22/10/2011

On a les icônes que l'on se donne

Après le décès attendu de Steve Jobs, on a assisté aux scènes qui sont devenues habituelles, chaque fois qu'une personnalité appréciée du grand public, décède: des fleurs, des larmes, des messages sur la toile, la création d'une sorte de transe collective passablement irrationnelle.

On l'a vécu en son temps avec la Princesse Diana qui était certes une très jolie femme et qui a eu la bonté de serrer un ou deux enfants sidéens dans ses bras, mais méritait-elle les démonstrations  médiatiques et populaires qui ont entouré son décès dans les circonstances tragiques que tout le monde connaît ?

Plus récemment, ce furent des scènes tout aussi excessives après le décès de Michael Jackson. Alors, oui, il était un grand danseur et un musicien exceptionnel. Mais après ? En tant qu'icône, qu'avait-il à proposer ? Sa fin montre surtout une extrême souffrance, une immense solitude et certainement une perte de ses repères.

Concernant Steve Jobs, le «génie» qui a changé la vie de tant d'internautes (dixit certains témoignages), je viens d'entendre une émission sur la RSR1 («La pomme qui empoisonne les Chinois»), qui dénonce les terribles dégâts environnementaux causés par les usines Apple en Chine. Et le fait qu'Apple a longtemps refusé de coopérer. C'est la face cachée d'Apple.

Nous acclamons cet homme comme une sorte de Messie de la Toile alors qu'il a activement favorisé la création d'usines extrêmement polluantes en Chine, qui ont causé de graves troubles de la santé (jusqu'à des cancers) des habitants voisins de ses usines. Le Messie n'avait pas les mains vraiment propres.

C'est un des autres méfaits de la globalisation de l'économie: non seulement cela a eu pour effet de détruire le tissu industriel producteur de richesses dans nos pays, au profit des seuls actionnaires des entreprises ayant délocalisé, mais ces mêmes entreprises en ont profité pour produire non seulement à très bas prix, mais en violation flagrante et scandaleuse de toutes les Lois (non existantes dans ces pays émergents) de protection des travailleurs et de l'environnement.

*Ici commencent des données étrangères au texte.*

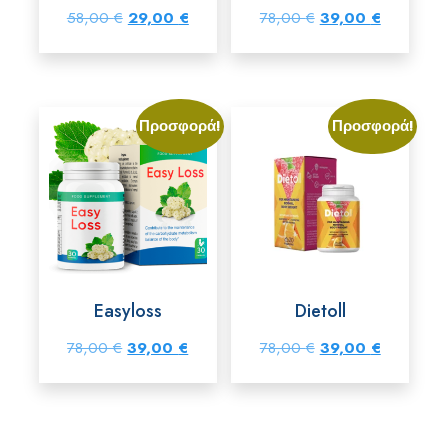
Original
Η
Original
Η
58,00
€
29,00
€
78,00
€
39,00
€
price
τρέχουσα
price
τρέχουσα
was:
τιμή
was:
τιμή
58,00 €.
είναι:
78,00 €.
είναι:
Προσφορά!
Προσφορά!
29,00 €.
39,00 €.
Easyloss
Dietoll
Original
Η
Original
Η
78,00
€
39,00
€
78,00
€
39,00
€
price
τρέχουσα
price
τρέχουσα
was:
τιμή
was:
τιμή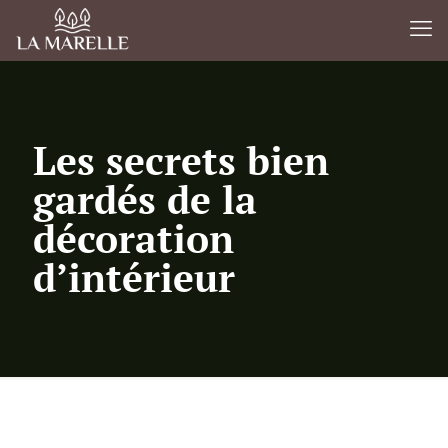
Les secrets bien
gardés de la
décoration
d’intérieur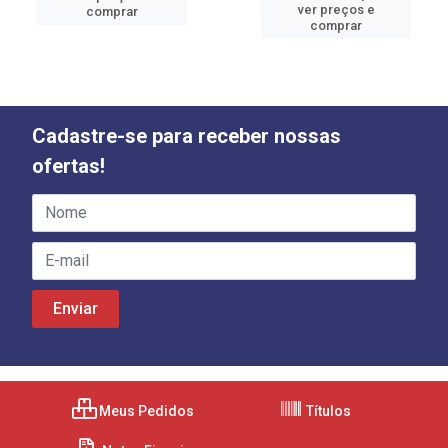
ver preços e
comprar
comprar
Cadastre-se para receber nossas
ofertas!
Meus Pedidos
Títulos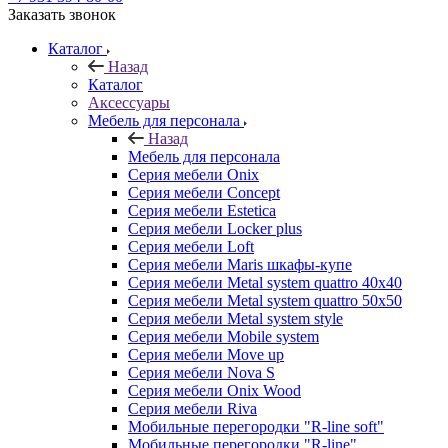
Заказать звонок
Каталог
Назад
Каталог
Аксессуары
Мебель для персонала
Назад
Мебель для персонала
Серия мебели Onix
Серия мебели Concept
Серия мебели Estetica
Серия мебели Locker plus
Серия мебели Loft
Серия мебели Maris шкафы-купе
Серия мебели Metal system quattro 40x40
Серия мебели Metal system quattro 50x50
Серия мебели Metal system style
Серия мебели Mobile system
Серия мебели Move up
Серия мебели Nova S
Серия мебели Onix Wood
Серия мебели Riva
Мобильные перегородки "R-line soft"
Мобильные перегородки "R-line"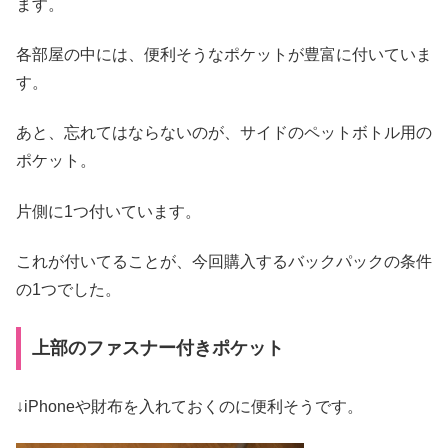
ます。
各部屋の中には、便利そうなポケットが豊富に付いていま
す。
あと、忘れてはならないのが、サイドのペットボトル用の
ポケット。
片側に1つ付いています。
これが付いてることが、今回購入するバックパックの条件
の1つでした。
上部のファスナー付きポケット
↓iPhoneや財布を入れておくのに便利そうです。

L'économie mondialisée est une absurdité à tous points de vue: chaque jour des milliers de navires, sillonnent les mers du monde pour transporter les matières premières d'un coin à l'autre. Et autant qui transportent des biens de consommation d'un pays à l'autre, à la recherche du moindre coût :

  • Des animaux élevés en Europe pour profiter des subventions partent au Liban (par exemple) pour être équarris, avant de revenir en Europe pour y être vendus
  • Idem pour les crevettes pêchées ici, décortiquées là et revendues encore ailleurs
  • Et bien sûr tous les produits venant de l'usine du monde, la Chine, vendus en Occident.

Tout cela (les exemples pullulent) utilise des quantités monstrueuses de pétrole, une ressource que l'on sait limitée, et prouve encore plus l'absurdité du système. Pourra-t-on encore longtemps accepter un système qui:

  • Met en compétition des travailleurs vivant dans des époques différentes (nos entreprises profitent, en Chine, de conditions cadres qui existaient en Europe à l'époque de la Révolution industrielle, au milieu du 19ème siècle),
  • Détruit notre tissu industriel et, par là-même, va détruire tout ce que les grands combats syndicaux ont réussi à arracher aux tenants du capital (on voit à quel point le filet social est attaqué dans nos pays et est en passe d'être détruit dans les pays qui sont aux abois, comme la Grèce)
  • Détruit l'environnement en profitant de la soif de développement des pays du Tiers-Monde et de la cupidité inextinguible des potentats locaux

Si je reconnais que Steve Jobs avait un génie industriel qui lui était propre, je ne peux oublier la face sombre du personnage et de l'entreprise qu'il a créée.

20:18 Publié dans Air du temps | Lien permanent | Commentaires (1) | Tags : on a les icônes que l'on se donne, steve jobs | |  Facebook

Commentaires

("Plus récemment, ce furent des scènes tout aussi excessives après le décès de Michael Jackson. Alors, oui, il était un grand danseur et un MUSICIEN exceptionnel"). MUSICIEN? EXCUSEZ MOI, MAIS IL N’ÉTAIT PAS MUSICIEN. CE N’ÉTAIT PAS LUI QUI JOUAIT DE LA MUSIQUE, NI EN CONCERT, NI EN STUDIO.